In the F E E L S business

Every year it seems like the list of famous people who pass away grow in numbers and get more influential.

*Ahem* let that opening sentence be an official feels warning for anyone reading.

However, this isn’t a piece about how terrible it is to lose a celebrity that you cared about and looked up to. Neither is it about getting into making sad songs or movies.

It’s about what happens around the world when a celebrity dies and the opportunists take advantage of that moment.

Personally, I first noticed this only about a month ago when a musician who’s music I enjoyed and grew up listening to passed away. Malcolm McCormick or better known as Mac Miller was an American rapper, singer and record producer and on September 7th 2018, he tragically died.
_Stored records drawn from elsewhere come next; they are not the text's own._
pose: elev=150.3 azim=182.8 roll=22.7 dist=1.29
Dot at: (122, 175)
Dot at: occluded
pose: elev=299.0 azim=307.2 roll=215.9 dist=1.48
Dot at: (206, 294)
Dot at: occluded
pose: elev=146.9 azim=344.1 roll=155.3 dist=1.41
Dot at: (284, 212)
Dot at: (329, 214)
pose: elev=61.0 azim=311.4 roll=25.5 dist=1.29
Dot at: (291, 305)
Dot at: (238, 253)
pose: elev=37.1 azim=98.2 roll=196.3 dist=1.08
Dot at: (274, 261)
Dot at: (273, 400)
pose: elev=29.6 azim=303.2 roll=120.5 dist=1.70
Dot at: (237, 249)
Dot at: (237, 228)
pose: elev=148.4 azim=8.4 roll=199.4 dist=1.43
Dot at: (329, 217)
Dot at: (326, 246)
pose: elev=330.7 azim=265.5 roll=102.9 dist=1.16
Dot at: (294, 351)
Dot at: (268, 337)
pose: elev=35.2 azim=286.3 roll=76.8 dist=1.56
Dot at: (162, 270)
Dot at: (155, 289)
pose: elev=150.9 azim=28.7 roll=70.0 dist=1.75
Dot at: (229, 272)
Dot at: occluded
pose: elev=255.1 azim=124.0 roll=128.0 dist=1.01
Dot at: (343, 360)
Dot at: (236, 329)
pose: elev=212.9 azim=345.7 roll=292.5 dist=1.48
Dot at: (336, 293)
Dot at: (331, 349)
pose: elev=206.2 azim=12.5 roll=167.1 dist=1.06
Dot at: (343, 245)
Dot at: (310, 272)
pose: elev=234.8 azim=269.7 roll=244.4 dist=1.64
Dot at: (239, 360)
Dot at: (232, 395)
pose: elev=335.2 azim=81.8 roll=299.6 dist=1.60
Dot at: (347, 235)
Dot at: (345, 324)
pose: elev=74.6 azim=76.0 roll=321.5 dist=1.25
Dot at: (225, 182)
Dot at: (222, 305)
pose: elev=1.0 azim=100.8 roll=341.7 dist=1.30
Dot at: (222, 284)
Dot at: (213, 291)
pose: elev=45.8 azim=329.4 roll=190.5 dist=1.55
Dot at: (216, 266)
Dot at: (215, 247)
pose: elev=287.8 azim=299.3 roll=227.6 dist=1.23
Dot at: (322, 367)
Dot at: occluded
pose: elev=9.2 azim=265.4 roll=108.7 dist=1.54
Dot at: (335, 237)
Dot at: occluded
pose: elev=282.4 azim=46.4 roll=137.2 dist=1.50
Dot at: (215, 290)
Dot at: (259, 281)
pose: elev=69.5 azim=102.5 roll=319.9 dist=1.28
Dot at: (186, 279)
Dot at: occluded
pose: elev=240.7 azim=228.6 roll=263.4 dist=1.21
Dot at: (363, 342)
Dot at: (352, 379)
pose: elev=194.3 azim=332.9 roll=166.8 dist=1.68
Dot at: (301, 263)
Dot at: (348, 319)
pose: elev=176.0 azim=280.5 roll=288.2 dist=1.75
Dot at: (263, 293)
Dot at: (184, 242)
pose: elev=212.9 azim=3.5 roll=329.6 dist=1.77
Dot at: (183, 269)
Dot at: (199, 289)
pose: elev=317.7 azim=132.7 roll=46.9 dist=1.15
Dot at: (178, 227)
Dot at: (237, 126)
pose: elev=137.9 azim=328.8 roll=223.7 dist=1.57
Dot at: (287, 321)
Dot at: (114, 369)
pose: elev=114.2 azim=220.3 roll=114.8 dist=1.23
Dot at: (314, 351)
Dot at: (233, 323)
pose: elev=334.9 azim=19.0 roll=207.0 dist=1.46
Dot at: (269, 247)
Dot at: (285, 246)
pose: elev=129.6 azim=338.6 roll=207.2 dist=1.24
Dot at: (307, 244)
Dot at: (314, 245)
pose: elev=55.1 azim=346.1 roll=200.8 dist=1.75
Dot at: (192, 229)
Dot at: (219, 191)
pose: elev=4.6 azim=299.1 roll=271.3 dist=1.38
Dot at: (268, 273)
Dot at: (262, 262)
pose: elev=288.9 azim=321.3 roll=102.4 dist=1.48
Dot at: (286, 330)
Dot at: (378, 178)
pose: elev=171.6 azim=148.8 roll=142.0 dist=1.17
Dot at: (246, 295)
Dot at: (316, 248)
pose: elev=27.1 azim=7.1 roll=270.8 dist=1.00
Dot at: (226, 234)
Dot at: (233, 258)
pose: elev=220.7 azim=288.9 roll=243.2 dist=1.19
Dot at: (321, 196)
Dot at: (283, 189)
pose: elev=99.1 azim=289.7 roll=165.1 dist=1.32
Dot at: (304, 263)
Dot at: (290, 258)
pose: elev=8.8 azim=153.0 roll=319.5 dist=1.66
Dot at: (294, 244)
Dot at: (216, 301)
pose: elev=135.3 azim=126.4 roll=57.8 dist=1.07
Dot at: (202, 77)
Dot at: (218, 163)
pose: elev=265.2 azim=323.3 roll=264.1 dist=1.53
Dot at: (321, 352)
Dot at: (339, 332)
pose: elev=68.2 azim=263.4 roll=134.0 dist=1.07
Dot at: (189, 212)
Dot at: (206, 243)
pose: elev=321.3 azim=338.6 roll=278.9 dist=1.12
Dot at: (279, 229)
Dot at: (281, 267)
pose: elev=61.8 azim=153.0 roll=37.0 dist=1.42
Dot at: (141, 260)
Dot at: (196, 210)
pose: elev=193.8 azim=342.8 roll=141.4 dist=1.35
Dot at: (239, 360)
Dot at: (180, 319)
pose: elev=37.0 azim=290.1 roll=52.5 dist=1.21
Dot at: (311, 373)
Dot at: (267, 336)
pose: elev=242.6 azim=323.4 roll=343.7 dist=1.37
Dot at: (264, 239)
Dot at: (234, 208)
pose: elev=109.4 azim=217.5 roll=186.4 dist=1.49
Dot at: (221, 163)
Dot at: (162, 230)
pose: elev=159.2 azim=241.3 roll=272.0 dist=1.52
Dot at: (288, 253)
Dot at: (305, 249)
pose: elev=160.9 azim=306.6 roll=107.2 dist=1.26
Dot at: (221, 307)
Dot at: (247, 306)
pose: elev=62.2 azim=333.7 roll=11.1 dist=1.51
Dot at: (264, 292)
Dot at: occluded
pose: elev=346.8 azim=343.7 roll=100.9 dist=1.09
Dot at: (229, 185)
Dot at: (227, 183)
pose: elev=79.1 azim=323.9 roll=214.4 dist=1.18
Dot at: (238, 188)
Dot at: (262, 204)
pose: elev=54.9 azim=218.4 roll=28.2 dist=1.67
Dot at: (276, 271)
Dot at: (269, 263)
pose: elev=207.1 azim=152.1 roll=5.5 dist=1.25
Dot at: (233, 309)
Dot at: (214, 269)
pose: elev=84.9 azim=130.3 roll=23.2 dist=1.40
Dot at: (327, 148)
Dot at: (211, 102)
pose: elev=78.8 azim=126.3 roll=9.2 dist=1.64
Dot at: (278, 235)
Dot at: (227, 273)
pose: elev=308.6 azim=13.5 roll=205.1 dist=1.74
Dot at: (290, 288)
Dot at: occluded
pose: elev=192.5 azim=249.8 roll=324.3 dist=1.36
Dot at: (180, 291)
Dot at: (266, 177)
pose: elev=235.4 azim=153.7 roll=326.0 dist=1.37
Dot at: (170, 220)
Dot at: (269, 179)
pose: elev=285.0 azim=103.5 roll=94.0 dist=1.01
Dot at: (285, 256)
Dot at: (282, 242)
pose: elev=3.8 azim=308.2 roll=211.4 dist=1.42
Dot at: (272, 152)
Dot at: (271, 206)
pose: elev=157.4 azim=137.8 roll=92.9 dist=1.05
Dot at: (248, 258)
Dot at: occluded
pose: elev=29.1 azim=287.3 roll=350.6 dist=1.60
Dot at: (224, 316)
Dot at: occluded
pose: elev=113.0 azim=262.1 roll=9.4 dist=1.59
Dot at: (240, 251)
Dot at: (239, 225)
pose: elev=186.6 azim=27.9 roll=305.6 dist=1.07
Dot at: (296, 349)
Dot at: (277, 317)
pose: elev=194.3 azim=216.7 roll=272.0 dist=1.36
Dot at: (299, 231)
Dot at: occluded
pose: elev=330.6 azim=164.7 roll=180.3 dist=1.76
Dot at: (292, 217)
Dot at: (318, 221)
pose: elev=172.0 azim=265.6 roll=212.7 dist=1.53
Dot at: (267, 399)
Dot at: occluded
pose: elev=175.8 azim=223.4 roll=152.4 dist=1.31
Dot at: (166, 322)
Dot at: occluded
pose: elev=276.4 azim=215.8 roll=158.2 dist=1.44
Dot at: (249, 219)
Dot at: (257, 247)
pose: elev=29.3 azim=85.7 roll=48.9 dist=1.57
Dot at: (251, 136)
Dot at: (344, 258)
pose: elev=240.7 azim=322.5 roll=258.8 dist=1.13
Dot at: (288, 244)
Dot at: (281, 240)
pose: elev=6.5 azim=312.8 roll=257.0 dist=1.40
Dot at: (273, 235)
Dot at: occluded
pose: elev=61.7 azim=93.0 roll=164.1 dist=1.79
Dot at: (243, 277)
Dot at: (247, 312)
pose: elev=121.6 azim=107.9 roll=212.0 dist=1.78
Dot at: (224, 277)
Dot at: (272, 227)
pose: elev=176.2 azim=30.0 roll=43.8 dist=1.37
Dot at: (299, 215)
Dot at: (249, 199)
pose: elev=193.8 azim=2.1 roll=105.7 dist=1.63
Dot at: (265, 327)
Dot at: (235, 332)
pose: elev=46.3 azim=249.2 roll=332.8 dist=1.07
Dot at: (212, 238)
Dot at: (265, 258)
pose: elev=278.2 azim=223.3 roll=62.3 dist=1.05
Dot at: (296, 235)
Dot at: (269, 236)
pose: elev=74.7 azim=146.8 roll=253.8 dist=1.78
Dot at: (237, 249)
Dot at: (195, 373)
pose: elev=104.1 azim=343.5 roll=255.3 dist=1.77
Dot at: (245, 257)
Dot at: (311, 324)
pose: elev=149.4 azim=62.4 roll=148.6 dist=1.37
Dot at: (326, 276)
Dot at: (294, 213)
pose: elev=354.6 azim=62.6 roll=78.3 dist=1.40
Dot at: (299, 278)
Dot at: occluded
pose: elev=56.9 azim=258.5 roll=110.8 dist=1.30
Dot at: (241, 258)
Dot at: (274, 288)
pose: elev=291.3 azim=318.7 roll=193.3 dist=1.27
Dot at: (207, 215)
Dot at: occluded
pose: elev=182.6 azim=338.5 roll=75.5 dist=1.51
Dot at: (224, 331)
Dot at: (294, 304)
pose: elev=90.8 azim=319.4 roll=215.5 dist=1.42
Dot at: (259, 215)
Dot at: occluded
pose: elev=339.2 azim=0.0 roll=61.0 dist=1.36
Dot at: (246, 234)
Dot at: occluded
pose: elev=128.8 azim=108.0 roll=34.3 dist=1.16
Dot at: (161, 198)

I’m not going to lie to you, I remember when and where I was when I first found out. I was in my bedroom and had just woken up from quite a nice sleep, like everyone does these days when they wake up, the first thing I did was look at my phone and saw that friends had sent me the message.

I remember running to my laptop to find out as much information as I could. After reading some of the news, I instantly turned on his latest album to reach maximum feels mode.

I didn’t cry though. I just had some stuff in my eyes, which made my eyes red and a liquid like substance come out…

Anyway! a couple of days passed and the tributes at this stage were flowing in, it was around this time I started to notice ads of Mac Miller memorial T-shirts popping up in the sidebars of random sites where things you have recently searched on the Internet appear. You know, just another one of those creepy things the Internet does.

Except it wasn’t only T-shirts, there were posters, Mac Miller sunnies, and an abundance of YouTube videos uploaded. But what tip the scales for me the most was a local nightclub in Brisbane, only days after Mac passing away, decided to host a Mac Miller appreciation night – meaning they only play his music all night.

Whilst in the midst of millions of Miller’s fans grieving still, the event garners huge attention on Facebook with almost 3000 people clicked either going or interested.

I mean I get it, maybe they could of actually just been paying their respects (and maybe they actually were) but without any fundraising schemes or attention brought to Millers family, considering the circumstances around his death, it seemed quite out of touch and honestly just like another one of those intrusive T-shirt ads – especially when the club would have been directly profiting from probably a large night over the bar sales.

However at this stage, I realised that on this occasion, the commoditization on Miller’s death was just apart of a larger global trend that ‘business minded’ people cash in on.

In an article published by the Telegraph in the UK, shows that US revenue generated by dead celebrities is today estimated at an annual $2.25 billion.

In a Forbes magazine annual rich-list of top earning dead celebrities (which is literally drop dead lucrative). At the top of the list is Michael Jackson at a whopping $275 million, followed by Elvis Presley with $60 million and in third is Albert Einstein with $10 million.

Thus begs the question, are some people/brands worth more when they are dead?

According to that Telegraph article, the answer is yes.

More then anything, is it possible to not exploit a dead celebrities image whilst also respecting their memory? I doubt it.

Next time you see an Elvis T-shirt, a Robin Williams poster or an event ‘appreciating’ someone, ask yourself, who’s really benefiting from this. Do your research and be conscious to the idea that some people might just be cashing in on an opportunity.